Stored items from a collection
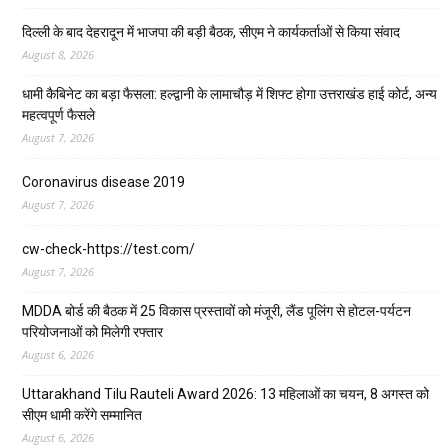
दिल्ली के बाद देहरादून में भाजपा की बड़ी बैठक, सीएम ने कार्यकर्ताओं से किया संवाद
August 8, 2026
धामी कैबिनेट का बड़ा फैसला: हल्द्वानी के लामाचौड़ में शिफ्ट होगा उत्तराखंड हाई कोर्ट, अन्य
महत्वपूर्ण फैसले
August 7, 2026
Coronavirus disease 2019
August 7, 2026
cw-check-https://test.com/
August 7, 2026
MDDA बोर्ड की बैठक में 25 विकास प्रस्तावों को मंजूरी, लैंड पूलिंग से होटल-पर्यटन
परियोजनाओं को मिलेगी रफ्तार
August 6, 2026
Uttarakhand Tilu Rauteli Award 2026: 13 महिलाओं का चयन, 8 अगस्त को
सीएम धामी करेंगे सम्मानित
August 6, 2026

* _ACTIVITY_:
The answer must be the line containing "cw-check-https://test.com/" and every line after it to the end of the data, each set down exactly.

* _PROBLEM SOLUTION_:
cw-check-https://test.com/
August 7, 2026
MDDA बोर्ड की बैठक में 25 विकास प्रस्तावों को मंजूरी, लैंड पूलिंग से होटल-पर्यटन
परियोजनाओं को मिलेगी रफ्तार
August 6, 2026
Uttarakhand Tilu Rauteli Award 2026: 13 महिलाओं का चयन, 8 अगस्त को
सीएम धामी करेंगे सम्मानित
August 6, 2026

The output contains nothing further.